Some of these pictures and descriptions may give away plot details that you might not want to know before watching the film.
This is a religious adventure movie about a group of Mormon settlers traveling to the Salt Lake Valley in 1856 who experience many hardships as well as the 17 miracles of the title, which include a wise dwarf, a cave full of jerky, survival despite poor leadership, and two young girls surviving dozens of snakes that they suddenly find surrounding them.
In the snake scene we see two young girls walking on a trail and playing a game where they throw flowers. Then suddenly we see lots of snakes around them. They stand still startled and not sure what to do. One girl tells the other to pray and they do. Then she whispers a plan in her ear. The second girl asks why she is whispering and the first girl tells her that she doesn't want the snakes to hear the plan, which is funny since snakes don't have ears and probably can't understand the English language.
Then we see the girls jumping over the snakes, again and again.
A voiceover says: "It seemed to me, we were jumping for more than a mile. Due to the protecting hand of the Lord, we were not harmed."
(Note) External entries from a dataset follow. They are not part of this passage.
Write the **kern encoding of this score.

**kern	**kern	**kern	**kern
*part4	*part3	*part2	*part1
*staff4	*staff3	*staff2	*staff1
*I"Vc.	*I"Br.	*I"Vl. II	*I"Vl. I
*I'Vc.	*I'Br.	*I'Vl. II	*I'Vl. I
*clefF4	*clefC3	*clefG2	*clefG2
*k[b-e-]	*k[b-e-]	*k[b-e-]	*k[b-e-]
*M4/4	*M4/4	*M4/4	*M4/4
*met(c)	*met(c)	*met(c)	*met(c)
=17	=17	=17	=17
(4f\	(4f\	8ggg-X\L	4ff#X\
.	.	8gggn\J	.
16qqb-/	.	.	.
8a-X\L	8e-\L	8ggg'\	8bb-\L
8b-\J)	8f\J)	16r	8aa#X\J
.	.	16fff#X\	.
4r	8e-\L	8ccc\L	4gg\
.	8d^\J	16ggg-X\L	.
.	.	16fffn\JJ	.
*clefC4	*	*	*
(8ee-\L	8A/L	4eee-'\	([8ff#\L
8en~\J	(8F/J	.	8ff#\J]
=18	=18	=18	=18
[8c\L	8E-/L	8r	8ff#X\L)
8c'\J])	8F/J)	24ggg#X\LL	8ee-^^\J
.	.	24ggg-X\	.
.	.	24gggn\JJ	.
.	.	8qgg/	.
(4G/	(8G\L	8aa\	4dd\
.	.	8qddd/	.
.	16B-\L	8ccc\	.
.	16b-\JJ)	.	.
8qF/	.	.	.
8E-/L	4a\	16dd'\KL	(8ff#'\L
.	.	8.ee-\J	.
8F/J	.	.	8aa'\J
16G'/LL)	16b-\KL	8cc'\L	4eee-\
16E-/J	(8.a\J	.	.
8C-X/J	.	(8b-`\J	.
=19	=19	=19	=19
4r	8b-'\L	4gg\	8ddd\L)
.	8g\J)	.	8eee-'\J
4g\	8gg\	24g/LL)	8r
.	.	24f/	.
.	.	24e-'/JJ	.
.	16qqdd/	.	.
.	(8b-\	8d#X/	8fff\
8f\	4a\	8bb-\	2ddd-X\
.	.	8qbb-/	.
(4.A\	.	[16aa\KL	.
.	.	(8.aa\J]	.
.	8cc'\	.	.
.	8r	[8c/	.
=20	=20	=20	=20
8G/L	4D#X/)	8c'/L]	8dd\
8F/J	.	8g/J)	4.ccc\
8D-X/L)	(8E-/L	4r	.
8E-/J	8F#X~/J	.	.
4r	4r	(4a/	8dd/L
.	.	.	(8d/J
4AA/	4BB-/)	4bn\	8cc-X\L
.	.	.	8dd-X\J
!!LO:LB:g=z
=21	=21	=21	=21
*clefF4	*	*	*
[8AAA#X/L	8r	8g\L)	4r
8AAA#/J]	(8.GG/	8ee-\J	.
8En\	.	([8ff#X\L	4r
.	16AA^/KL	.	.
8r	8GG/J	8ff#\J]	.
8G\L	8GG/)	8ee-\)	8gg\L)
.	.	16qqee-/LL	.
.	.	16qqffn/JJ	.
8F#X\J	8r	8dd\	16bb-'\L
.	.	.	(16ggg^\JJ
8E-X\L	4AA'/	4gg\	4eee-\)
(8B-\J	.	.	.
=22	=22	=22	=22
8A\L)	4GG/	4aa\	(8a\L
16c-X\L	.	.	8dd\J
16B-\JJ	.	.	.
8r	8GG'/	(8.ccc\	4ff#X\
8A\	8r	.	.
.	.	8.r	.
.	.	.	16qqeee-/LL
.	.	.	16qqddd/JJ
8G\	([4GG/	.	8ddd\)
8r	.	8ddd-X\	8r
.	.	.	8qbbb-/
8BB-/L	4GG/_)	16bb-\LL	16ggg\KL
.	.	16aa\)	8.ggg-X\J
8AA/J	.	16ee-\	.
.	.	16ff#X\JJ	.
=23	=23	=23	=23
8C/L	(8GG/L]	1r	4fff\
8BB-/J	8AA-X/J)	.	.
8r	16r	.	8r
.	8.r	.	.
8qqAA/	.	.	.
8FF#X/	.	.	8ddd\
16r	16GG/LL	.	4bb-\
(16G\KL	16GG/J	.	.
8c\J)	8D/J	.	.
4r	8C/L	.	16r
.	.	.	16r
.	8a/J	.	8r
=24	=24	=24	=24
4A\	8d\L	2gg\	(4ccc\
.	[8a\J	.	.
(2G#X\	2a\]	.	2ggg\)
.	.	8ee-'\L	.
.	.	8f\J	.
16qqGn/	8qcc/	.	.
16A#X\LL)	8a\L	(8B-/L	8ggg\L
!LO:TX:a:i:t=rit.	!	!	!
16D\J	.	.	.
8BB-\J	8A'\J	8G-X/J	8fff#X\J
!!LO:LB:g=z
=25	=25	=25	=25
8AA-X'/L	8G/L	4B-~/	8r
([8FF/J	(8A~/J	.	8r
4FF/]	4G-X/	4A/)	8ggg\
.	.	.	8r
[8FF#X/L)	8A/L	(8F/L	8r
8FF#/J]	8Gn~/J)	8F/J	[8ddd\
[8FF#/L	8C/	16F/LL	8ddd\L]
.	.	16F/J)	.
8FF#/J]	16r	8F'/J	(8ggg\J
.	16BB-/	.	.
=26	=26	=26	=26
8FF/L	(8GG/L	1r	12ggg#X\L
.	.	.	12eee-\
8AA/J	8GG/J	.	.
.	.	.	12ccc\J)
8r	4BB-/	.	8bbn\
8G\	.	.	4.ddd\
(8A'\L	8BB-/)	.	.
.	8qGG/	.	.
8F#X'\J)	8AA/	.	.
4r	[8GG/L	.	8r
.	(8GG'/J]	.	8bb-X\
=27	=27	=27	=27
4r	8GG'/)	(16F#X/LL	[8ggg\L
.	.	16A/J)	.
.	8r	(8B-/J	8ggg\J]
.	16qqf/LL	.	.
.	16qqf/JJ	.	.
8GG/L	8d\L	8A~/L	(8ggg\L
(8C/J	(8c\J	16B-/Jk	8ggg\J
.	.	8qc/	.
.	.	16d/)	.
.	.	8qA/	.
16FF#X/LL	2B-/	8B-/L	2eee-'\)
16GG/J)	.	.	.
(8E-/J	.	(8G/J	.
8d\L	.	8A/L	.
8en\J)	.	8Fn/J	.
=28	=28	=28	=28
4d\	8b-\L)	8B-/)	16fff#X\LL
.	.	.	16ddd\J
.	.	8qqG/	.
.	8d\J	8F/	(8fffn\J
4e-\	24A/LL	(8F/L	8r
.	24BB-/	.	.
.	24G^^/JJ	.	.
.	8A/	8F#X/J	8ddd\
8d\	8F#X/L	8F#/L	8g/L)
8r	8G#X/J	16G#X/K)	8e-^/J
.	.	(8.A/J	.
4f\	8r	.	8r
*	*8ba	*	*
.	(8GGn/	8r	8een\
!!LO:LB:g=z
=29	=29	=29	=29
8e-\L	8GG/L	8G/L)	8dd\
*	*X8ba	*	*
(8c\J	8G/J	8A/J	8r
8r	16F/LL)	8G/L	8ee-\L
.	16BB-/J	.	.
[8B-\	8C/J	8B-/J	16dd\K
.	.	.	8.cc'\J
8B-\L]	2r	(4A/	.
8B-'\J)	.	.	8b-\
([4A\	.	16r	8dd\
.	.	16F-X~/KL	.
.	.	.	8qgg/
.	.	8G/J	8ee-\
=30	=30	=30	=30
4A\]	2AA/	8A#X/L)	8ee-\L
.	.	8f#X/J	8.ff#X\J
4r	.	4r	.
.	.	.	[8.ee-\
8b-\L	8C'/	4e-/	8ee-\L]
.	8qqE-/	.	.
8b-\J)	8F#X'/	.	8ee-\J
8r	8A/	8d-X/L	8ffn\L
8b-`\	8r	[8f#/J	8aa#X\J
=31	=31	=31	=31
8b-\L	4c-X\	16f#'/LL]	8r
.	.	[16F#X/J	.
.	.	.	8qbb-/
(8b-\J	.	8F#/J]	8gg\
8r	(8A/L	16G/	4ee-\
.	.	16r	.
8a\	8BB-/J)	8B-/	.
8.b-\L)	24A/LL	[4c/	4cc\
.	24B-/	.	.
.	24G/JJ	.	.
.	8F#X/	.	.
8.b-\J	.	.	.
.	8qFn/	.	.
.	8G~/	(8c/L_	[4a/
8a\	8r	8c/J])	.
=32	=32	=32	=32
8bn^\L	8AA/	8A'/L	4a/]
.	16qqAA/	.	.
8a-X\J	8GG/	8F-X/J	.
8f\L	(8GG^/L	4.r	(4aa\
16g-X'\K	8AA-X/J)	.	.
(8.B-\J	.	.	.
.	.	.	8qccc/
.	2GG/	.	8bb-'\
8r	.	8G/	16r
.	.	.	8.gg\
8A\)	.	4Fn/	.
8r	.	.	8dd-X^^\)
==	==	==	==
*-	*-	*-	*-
We see live rattlesnakes, live gopher snakes, and some fake rattlesnakes in the scene. The rattlesnakes and gopher snakes are species that could be found in the area where the girls are walking, so that's a good thing, but it would be extremely unusual to see so many of them out on the ground at the same time in the same place. It's nice to see a solution to the movie snake problem that simply involves getting out of the way of the snakes. In real life only the rattlesnakes are dangerous, but in the movie we are probably supposed to consider all of the snakes a threat to the girls, otherwise it wouldn't be a miracle that the were able to avoid being harmed by the snakes. That's understandable. When there are live actors on the set with real live snakes you want the snakes to be harmless. The main problem I have with this and most depictions of snakes in movies is that most filmmakers use snakes as if they are some kind of explosive device that will kill you if you get near them, which contributes to unnecessary fear and hatred of snakes. In reality, most snakes are harmless and will go out of their way to avoid people. They don't want to get stepped on any more than we want to step on them.